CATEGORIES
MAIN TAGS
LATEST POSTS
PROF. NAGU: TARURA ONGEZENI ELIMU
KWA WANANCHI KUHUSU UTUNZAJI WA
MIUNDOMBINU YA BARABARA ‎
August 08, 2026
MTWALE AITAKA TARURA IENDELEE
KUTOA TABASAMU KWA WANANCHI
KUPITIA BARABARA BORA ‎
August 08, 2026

Task item | Copy the data word for word.

Task result |
CATEGORIES
MAIN TAGS
LATEST POSTS
PROF. NAGU: TARURA ONGEZENI ELIMU
KWA WANANCHI KUHUSU UTUNZAJI WA
MIUNDOMBINU YA BARABARA ‎
August 08, 2026
MTWALE AITAKA TARURA IENDELEE
KUTOA TABASAMU KWA WANANCHI
KUPITIA BARABARA BORA ‎
August 08, 2026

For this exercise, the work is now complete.